If you hang a banner above your desk ("I'm being recruited all the time!"),
yes they will have a sour taste.

If you go through your review, and you aren't making headway on negotiations
without bringing it up - it might be time to approach it.

------
shoo
> I am getting actively recruited from both large and small companies. I am
> not interested as a enjoy my job alot.

If your employer is aware that you enjoy your job and are not interested
switching companies, that might lead them to not give you much of a raise --
since you're already happy and not going to leave. (Not everyone would think
this way, but it's a fairly obvious line of reasoning).

Suppose your yearly review does not produce a result you are happy with. What
are you going to do?

Are you cultivating alternative options for employment that you could tolerate
and would give you the raise you desire? I.e. are you turning the inbound
interest into actual offers for jobs and packages you'd be willing to accept?

------
SamReidHughes
Everybody gets actively recruited.
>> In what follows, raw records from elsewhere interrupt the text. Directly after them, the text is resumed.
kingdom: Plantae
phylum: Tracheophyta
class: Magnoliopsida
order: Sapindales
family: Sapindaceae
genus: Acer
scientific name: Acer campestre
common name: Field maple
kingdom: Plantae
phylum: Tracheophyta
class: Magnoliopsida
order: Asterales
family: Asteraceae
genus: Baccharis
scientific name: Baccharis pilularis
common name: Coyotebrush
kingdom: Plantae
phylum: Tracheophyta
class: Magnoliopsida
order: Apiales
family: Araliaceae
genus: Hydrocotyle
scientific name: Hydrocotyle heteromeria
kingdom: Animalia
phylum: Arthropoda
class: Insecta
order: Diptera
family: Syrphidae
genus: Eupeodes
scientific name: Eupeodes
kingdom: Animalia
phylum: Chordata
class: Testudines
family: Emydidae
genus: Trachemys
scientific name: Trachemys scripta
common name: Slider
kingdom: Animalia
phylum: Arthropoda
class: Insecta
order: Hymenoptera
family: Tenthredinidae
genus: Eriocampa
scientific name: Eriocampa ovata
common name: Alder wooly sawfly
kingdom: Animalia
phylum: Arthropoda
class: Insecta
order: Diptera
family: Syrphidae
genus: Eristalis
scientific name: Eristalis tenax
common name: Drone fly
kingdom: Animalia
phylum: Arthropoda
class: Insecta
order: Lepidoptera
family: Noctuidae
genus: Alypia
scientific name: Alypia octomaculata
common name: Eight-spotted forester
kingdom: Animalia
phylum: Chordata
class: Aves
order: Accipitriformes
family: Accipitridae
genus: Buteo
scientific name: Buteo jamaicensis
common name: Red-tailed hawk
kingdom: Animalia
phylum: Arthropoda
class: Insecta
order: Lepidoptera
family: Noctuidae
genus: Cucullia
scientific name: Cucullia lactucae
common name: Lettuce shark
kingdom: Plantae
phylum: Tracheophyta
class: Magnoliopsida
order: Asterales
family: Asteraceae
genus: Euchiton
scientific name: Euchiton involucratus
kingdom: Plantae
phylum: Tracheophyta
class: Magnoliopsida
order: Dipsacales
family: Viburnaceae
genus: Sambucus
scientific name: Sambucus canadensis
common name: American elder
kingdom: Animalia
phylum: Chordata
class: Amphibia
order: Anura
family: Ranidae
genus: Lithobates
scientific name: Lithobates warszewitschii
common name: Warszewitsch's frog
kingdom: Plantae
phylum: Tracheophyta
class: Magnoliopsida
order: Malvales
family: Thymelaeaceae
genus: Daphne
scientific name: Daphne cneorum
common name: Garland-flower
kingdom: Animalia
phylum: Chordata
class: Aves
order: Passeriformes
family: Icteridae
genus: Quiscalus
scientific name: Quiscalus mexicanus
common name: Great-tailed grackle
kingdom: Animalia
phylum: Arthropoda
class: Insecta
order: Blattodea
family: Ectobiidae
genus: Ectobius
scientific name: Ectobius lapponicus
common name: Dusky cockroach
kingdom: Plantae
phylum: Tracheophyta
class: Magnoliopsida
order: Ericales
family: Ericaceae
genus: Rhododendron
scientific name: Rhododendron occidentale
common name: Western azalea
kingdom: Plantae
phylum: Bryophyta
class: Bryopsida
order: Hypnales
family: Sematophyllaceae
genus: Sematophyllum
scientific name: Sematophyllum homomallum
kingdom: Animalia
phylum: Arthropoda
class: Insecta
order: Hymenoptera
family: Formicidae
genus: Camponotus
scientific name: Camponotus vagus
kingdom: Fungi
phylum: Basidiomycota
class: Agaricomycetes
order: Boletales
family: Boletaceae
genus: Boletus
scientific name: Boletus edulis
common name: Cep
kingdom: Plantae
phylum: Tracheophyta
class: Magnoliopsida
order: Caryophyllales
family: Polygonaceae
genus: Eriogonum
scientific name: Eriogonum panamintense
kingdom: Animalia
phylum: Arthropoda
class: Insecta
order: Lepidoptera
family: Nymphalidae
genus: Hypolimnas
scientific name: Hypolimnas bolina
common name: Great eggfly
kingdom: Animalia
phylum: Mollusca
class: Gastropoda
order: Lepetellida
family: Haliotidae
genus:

So the words don't mean much.

------
askafriend
Ha. I’ve been getting recruiting inbound every single day for years and so
have many engineers I know.

It’s just largely top of the funnel spam.

Doesn’t give you any leverage, unfortunately.

------
saluki
y, I wouldn't express hey I'm being recruited.

If they value you and you are providing value use that as leverage. Sometimes
no matter how good a developer you are or how valuable you are they won't give
you the raise you think you deserve.

Sadly sometimes the best way to get a large raise is to change companies so
keep that in mind.

Good luck.

------
tuananh
the best leverage is when you get an offer AND you're prepare to leave!